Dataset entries
----

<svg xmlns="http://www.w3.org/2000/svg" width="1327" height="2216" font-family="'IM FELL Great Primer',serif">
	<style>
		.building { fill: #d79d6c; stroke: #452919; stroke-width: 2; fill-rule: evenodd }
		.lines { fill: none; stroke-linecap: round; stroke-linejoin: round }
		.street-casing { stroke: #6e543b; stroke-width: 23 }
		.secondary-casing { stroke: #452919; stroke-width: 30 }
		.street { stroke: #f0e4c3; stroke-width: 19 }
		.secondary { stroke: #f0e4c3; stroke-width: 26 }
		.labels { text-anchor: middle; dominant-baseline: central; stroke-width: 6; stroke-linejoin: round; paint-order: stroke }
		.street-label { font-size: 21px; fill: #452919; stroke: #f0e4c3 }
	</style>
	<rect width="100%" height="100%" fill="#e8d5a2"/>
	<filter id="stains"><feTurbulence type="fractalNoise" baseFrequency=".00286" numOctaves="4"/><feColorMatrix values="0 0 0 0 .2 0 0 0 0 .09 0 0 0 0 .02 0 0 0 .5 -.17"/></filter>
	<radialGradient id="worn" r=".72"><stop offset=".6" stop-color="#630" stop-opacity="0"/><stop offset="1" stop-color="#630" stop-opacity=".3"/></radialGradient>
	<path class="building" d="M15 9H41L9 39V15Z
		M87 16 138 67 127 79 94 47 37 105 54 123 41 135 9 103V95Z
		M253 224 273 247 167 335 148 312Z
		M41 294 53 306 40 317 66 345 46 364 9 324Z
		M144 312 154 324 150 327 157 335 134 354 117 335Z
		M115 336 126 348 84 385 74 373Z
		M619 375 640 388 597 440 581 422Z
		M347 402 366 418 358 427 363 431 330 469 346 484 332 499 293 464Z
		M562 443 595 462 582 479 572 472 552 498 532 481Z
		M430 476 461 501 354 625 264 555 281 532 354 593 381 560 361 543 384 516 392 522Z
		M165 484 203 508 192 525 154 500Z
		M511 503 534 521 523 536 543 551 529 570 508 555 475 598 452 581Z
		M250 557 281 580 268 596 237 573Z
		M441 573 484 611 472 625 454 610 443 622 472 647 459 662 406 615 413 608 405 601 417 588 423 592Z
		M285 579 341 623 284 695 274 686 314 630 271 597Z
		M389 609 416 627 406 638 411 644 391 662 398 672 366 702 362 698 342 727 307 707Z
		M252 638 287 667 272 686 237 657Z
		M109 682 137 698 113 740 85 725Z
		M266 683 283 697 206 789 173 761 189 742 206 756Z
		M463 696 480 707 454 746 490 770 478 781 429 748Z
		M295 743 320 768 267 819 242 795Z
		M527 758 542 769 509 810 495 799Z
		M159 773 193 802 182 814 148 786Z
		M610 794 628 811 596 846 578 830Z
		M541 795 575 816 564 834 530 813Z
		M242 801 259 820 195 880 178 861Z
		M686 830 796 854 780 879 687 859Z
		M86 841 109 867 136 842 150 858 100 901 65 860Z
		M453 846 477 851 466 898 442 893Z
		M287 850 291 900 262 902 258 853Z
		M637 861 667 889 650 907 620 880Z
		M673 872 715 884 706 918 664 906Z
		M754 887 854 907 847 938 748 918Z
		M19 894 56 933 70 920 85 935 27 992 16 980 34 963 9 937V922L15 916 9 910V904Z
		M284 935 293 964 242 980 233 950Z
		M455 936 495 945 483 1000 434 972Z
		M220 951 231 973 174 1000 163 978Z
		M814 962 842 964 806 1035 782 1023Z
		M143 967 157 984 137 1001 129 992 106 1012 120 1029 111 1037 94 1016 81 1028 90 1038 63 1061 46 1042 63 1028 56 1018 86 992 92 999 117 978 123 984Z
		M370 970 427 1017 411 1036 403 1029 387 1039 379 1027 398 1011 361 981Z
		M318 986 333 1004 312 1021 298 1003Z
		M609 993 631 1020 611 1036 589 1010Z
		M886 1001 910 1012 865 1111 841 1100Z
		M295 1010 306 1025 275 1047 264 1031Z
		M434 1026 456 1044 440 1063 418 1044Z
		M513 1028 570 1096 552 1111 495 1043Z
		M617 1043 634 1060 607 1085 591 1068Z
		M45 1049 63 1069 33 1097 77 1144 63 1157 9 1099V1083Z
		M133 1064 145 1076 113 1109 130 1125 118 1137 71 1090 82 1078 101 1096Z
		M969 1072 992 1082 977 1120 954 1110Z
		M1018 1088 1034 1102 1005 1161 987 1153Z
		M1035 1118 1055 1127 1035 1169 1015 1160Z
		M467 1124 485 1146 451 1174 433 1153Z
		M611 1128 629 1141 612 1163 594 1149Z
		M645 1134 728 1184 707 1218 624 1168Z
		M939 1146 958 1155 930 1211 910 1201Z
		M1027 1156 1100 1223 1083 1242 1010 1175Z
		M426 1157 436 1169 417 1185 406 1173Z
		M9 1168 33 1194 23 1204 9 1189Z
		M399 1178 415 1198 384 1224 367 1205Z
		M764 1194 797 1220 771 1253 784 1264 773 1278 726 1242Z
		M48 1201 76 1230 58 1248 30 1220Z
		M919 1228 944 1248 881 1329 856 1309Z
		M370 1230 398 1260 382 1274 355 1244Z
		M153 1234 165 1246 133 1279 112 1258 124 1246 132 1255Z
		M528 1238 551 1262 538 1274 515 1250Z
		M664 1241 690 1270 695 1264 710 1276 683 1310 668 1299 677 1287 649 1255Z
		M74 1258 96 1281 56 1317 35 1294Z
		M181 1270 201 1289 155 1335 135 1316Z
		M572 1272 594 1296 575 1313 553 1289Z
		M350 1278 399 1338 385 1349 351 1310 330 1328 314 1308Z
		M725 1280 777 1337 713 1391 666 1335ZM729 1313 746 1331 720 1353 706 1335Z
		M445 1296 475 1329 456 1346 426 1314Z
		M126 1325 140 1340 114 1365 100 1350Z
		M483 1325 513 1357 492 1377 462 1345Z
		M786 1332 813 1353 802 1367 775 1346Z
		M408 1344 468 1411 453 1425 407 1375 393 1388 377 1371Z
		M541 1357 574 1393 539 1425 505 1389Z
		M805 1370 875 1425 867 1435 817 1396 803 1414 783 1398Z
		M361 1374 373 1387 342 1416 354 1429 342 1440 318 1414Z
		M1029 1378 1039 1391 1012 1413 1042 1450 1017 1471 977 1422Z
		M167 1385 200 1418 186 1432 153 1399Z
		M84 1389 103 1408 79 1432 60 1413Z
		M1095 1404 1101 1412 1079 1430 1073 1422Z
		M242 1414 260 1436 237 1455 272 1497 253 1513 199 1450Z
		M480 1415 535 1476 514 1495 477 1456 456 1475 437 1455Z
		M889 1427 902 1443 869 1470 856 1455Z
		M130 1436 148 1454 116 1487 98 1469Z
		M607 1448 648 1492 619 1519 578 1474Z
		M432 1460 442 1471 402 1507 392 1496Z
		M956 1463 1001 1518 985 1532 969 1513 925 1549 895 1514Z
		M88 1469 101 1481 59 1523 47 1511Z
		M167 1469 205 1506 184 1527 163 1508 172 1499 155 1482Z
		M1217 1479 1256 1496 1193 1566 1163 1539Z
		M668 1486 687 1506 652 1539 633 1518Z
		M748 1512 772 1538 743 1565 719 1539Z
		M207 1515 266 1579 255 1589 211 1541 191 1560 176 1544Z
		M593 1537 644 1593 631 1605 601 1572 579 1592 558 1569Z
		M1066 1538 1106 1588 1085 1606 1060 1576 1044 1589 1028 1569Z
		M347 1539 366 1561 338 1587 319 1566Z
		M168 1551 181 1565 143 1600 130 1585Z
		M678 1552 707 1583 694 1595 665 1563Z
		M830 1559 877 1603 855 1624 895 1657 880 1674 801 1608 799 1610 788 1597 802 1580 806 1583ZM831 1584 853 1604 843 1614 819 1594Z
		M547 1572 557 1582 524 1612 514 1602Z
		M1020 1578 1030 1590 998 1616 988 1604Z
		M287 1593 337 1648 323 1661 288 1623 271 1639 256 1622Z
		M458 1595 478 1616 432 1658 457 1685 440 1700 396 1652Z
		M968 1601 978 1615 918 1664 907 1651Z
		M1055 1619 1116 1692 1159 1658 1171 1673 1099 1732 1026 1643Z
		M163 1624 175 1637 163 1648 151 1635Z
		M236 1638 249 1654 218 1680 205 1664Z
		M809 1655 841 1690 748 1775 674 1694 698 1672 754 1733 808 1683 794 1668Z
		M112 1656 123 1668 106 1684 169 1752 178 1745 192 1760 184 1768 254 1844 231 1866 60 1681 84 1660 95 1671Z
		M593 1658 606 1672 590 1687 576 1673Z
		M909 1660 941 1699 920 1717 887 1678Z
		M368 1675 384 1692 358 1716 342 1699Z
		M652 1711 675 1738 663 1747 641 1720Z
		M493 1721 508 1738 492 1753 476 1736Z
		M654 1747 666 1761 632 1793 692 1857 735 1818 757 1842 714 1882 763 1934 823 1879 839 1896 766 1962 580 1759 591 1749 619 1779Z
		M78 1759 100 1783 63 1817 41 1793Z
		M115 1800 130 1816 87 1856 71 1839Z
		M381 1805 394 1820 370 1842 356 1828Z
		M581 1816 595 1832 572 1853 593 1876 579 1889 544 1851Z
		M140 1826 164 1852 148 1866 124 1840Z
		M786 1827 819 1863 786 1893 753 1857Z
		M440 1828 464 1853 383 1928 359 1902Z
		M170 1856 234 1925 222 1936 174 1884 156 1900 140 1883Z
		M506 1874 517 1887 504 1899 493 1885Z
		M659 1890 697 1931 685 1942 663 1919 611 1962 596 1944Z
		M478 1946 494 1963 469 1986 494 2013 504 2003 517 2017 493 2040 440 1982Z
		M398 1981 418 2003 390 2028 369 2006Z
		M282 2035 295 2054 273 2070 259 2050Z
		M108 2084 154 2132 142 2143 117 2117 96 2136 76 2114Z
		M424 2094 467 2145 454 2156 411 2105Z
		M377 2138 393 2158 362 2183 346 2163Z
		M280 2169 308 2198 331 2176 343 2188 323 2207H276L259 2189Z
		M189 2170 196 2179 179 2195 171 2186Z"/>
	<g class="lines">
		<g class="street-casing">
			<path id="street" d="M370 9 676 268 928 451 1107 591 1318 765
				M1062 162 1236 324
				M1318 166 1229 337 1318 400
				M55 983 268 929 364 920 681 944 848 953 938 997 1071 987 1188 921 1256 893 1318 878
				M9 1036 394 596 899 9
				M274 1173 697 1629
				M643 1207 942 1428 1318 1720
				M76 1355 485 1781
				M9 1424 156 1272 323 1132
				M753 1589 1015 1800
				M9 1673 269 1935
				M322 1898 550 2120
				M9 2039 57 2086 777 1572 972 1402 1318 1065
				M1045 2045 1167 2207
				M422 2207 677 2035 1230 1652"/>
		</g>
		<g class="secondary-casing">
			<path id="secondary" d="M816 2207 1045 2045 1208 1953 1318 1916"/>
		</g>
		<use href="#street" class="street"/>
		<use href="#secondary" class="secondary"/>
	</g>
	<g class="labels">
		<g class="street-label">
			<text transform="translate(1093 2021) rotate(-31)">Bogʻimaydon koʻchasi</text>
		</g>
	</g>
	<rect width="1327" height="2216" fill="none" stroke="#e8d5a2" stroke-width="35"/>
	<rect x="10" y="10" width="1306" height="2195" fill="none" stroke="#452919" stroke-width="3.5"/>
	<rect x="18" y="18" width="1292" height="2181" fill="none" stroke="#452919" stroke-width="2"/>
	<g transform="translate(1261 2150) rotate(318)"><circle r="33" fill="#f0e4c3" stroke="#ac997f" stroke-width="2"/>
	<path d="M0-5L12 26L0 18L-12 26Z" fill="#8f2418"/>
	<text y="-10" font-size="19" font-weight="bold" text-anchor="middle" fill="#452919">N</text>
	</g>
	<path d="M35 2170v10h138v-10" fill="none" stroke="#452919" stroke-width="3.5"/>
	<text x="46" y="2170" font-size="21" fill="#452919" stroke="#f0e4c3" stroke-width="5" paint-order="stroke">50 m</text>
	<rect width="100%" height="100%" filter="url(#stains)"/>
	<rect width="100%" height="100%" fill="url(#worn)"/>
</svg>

----

• TASK DESCRIPTION:
The answer must consist of every line from the records above that holds "lines".

• COMPLETED TASK:
		.lines { fill: none; stroke-linecap: round; stroke-linejoin: round }
	<g class="lines">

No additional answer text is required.